BoE anxiety and ex-div stocks stifle FTSE

European markets are rebounding nicely this morning, but the FTSE is being held back by a combination of ex-dividend stocks and caution ahead of the Bank of England’s inflation report.

Bank of England
Source Bloomberg

The Asian session saw a drop in Japanese GDP and weaker Chinese figures but these were not wildly beyond the range of expectations, allowing markets there to end in a positive fashion.

Meanwhile European stocks continue their rebound, although DAX watchers will be keen to see this index break 9215 in order to be confident that the slump is being confined to the history books.

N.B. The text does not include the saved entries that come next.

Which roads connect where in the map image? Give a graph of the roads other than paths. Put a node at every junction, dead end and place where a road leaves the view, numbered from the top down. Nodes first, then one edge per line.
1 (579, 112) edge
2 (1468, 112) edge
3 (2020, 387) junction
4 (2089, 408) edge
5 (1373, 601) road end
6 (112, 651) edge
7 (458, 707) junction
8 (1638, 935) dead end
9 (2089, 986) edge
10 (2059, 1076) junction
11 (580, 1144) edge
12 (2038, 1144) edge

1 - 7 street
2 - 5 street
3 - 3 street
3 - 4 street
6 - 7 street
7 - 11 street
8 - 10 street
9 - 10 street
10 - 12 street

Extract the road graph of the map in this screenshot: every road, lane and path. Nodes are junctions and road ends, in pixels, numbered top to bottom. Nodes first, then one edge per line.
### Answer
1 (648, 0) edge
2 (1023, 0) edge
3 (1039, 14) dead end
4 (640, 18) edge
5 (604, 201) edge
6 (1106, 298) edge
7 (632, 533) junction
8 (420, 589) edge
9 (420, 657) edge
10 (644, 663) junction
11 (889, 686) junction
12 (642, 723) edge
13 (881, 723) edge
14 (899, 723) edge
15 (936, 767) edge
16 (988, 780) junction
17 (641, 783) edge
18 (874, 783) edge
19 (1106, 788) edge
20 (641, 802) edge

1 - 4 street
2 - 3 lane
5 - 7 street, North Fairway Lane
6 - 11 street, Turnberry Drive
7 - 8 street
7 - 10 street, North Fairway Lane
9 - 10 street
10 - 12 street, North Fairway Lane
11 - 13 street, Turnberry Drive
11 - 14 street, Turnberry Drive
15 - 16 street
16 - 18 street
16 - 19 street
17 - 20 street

The FTSE 100 would be joining in more enthusiastically were it not for the rush of ex-dividends that are containing the index’s gains today. Also keeping UK markets in check is today’s Bank of England Inflation Report, with most content to wait out the day until Mark Carney appears with his bevy of fan charts. UK unemployment was looking better once again, but the slump in earnings sends another signal that the stars have not yet aligned for a hike in interest rates.

Yet another UK company sent a warning about the strong pound, as recruiter PageGroup highlighted the damage done to profits thanks to the increase in sterling, while G4S was boosted by fresh contracts in emerging markets that will help put recent scandals behind it.

US retail sales and a speech by Fed member William Dudley should enliven the session this afternoon, but overall the newsflow remains fairly light. Ukraine concerns remain, but if geopolitical tension continues to abate investors can return to focusing on rising US corporate earnings and an improving economy. Given these conditions, the atmosphere seems right for a further rally in stocks in the coming week, as those with an eye for a bargain seek to pick up shares beaten down during the recent volatile period.

Ahead of the open, we expect the Dow Jones to start some 50 points higher this afternoon at 16,608.